# START OF INPUT RECORDS

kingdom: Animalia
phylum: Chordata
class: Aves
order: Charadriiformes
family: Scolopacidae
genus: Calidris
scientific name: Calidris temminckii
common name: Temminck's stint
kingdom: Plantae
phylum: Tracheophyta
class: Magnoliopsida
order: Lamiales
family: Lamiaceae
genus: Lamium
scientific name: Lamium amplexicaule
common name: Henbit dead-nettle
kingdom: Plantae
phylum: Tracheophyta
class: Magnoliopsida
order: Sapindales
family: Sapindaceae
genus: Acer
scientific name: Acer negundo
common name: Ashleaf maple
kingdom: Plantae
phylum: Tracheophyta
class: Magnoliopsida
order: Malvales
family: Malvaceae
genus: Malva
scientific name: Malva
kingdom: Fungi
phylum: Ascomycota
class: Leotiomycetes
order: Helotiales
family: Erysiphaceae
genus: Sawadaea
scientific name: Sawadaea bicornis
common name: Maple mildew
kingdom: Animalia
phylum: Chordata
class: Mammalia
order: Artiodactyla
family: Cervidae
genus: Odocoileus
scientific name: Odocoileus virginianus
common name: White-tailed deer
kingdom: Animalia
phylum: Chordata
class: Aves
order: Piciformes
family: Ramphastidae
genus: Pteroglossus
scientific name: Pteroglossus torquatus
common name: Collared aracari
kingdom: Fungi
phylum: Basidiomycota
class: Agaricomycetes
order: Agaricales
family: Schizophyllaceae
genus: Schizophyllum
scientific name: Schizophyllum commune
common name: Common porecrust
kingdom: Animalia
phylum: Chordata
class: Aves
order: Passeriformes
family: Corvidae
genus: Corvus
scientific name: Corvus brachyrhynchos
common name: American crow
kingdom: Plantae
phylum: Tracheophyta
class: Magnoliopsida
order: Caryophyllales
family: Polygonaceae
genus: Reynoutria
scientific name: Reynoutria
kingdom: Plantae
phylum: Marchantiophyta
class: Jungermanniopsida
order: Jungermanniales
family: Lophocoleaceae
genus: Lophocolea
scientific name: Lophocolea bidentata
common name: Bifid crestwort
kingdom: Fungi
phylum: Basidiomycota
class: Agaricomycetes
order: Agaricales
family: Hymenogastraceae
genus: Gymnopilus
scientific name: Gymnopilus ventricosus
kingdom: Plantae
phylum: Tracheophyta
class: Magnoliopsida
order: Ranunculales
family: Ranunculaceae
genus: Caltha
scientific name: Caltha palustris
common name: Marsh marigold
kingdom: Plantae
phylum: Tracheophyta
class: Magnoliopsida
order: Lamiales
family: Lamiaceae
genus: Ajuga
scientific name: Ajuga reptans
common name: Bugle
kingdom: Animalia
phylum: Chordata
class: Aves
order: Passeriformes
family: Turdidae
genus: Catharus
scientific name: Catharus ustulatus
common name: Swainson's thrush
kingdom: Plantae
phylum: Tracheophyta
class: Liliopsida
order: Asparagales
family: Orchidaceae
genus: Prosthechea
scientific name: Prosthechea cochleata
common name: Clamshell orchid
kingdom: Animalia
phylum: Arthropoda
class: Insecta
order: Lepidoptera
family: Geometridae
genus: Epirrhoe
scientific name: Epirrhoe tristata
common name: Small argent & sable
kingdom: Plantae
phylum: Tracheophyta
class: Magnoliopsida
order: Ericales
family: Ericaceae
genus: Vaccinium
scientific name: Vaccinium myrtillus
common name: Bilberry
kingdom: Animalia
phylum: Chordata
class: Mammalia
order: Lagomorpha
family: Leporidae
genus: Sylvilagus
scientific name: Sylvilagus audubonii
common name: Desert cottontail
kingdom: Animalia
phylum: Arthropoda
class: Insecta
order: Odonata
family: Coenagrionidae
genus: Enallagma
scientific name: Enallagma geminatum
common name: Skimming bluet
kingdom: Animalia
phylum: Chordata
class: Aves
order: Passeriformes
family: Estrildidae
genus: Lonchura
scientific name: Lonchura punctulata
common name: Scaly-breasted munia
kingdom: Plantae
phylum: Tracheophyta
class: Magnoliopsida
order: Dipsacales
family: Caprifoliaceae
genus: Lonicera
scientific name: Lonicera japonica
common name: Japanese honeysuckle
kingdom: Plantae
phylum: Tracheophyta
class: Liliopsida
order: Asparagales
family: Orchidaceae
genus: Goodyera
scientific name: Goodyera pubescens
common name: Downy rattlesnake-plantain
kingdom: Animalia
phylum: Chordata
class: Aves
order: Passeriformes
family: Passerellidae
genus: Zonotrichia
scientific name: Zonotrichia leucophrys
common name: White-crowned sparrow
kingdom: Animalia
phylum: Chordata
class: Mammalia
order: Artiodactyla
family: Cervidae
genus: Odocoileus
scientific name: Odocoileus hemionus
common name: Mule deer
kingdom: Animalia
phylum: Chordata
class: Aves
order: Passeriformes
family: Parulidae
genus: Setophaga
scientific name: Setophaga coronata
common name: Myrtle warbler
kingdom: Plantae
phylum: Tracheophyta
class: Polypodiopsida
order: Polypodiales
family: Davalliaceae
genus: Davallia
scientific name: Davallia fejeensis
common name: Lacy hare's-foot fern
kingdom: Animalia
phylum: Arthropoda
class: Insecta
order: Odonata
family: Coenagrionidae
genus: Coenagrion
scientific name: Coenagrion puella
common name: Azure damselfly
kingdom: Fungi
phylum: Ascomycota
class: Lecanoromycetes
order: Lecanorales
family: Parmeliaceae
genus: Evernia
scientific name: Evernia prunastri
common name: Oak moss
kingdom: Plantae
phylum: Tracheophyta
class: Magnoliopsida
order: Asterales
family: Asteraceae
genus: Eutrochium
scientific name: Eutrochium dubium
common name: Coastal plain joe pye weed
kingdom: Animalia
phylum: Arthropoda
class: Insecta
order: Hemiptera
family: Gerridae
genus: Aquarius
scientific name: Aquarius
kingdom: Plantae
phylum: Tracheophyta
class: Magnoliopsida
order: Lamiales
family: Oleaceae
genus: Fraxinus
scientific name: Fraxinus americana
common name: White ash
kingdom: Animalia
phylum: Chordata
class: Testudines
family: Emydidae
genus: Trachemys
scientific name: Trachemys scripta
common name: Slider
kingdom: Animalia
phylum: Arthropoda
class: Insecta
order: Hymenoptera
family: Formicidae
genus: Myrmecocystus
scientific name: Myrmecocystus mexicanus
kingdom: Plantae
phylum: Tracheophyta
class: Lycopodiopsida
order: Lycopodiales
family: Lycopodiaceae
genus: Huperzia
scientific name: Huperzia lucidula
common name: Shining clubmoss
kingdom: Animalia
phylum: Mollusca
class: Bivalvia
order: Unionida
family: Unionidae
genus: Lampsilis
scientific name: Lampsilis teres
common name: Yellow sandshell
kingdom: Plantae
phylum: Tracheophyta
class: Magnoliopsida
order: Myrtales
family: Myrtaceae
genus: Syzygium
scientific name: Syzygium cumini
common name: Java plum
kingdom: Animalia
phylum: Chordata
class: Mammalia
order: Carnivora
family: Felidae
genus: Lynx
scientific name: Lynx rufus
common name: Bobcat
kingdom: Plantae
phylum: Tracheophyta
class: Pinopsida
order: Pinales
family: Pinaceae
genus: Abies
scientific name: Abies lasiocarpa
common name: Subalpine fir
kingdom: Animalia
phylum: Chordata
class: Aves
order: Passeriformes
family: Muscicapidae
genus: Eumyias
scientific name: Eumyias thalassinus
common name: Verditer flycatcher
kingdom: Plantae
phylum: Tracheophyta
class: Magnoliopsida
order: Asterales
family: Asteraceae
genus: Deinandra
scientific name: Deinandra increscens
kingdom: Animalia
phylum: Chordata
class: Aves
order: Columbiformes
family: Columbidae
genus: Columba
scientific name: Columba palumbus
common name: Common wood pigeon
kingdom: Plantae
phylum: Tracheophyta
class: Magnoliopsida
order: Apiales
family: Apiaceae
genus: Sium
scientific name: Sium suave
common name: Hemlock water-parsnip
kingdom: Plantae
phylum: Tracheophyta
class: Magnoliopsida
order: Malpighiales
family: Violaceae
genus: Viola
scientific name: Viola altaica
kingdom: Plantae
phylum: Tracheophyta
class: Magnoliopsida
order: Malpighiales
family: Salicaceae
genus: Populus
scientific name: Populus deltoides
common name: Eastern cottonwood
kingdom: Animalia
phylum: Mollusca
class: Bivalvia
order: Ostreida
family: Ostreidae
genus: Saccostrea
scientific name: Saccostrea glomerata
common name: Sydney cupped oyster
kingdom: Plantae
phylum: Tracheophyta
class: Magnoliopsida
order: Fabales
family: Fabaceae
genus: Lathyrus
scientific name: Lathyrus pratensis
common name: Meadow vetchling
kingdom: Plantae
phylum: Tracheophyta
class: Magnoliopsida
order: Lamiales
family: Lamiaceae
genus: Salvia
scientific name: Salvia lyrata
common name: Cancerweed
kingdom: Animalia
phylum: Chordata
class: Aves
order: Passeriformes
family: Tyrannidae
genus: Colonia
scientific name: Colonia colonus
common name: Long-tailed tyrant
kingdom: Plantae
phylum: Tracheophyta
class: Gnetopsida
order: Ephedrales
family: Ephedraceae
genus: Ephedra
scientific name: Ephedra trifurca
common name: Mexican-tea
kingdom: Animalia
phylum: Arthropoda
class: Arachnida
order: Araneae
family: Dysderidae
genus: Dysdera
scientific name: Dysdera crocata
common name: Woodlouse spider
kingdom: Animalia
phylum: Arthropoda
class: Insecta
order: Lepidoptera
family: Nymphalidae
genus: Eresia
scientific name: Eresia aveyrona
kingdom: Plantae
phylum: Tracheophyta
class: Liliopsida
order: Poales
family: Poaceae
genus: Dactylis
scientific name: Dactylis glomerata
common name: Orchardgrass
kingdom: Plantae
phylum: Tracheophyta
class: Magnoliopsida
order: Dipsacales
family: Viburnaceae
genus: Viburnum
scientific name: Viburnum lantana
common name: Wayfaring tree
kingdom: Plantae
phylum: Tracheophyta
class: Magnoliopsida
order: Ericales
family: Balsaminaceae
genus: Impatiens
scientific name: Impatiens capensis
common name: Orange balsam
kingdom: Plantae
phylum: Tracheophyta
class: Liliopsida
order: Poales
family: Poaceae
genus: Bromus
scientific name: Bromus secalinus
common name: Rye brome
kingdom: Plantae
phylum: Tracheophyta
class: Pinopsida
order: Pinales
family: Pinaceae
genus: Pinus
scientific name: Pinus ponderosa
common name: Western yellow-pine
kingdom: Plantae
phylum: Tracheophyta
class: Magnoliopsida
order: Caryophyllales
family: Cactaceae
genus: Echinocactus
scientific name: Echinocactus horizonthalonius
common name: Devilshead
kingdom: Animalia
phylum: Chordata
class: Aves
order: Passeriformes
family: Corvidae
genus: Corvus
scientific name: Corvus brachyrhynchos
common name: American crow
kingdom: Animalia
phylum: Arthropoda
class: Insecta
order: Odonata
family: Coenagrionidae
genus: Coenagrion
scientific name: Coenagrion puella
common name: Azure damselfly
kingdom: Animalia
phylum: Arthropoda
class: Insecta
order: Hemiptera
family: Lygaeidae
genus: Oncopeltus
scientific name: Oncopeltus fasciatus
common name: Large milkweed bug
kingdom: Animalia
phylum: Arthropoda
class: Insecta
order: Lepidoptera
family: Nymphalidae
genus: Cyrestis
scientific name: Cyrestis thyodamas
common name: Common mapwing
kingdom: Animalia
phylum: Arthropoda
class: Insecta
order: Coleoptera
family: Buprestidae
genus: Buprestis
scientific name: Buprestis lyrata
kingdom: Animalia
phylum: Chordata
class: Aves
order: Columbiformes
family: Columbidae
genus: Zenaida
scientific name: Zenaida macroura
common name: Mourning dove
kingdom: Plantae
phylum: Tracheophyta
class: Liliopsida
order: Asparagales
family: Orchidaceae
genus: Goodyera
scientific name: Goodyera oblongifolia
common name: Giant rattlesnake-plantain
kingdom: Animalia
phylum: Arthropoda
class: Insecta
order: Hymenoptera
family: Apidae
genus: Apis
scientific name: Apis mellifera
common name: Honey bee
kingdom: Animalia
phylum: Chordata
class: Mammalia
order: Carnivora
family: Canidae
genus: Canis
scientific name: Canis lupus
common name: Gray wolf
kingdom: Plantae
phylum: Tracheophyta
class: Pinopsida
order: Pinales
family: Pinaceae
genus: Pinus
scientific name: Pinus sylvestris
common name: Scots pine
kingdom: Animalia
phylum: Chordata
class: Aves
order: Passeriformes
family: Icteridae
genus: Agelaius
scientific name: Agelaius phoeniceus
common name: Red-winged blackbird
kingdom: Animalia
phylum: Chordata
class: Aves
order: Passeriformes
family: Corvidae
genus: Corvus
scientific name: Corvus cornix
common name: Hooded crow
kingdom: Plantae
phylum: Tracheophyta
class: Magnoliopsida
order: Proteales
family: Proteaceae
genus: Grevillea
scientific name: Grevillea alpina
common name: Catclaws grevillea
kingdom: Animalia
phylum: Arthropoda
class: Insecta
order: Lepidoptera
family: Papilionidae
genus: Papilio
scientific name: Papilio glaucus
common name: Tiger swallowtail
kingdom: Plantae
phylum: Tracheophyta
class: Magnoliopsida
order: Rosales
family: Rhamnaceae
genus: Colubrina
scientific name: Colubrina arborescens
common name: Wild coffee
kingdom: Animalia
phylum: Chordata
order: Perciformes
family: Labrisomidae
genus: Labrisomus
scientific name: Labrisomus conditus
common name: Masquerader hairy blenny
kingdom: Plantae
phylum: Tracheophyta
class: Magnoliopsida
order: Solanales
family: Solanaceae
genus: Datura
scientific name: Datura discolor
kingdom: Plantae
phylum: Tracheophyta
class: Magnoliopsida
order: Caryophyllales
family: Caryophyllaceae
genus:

# END OF INPUT RECORDS

◆ WHAT THE TASK REQUIRES: Retype the listing above from its first line through the line containing "genus: Sawadaea", including that line.

◆ FINISHED TASK:
kingdom: Animalia
phylum: Chordata
class: Aves
order: Charadriiformes
family: Scolopacidae
genus: Calidris
scientific name: Calidris temminckii
common name: Temminck's stint
kingdom: Plantae
phylum: Tracheophyta
class: Magnoliopsida
order: Lamiales
family: Lamiaceae
genus: Lamium
scientific name: Lamium amplexicaule
common name: Henbit dead-nettle
kingdom: Plantae
phylum: Tracheophyta
class: Magnoliopsida
order: Sapindales
family: Sapindaceae
genus: Acer
scientific name: Acer negundo
common name: Ashleaf maple
kingdom: Plantae
phylum: Tracheophyta
class: Magnoliopsida
order: Malvales
family: Malvaceae
genus: Malva
scientific name: Malva
kingdom: Fungi
phylum: Ascomycota
class: Leotiomycetes
order: Helotiales
family: Erysiphaceae
genus: Sawadaea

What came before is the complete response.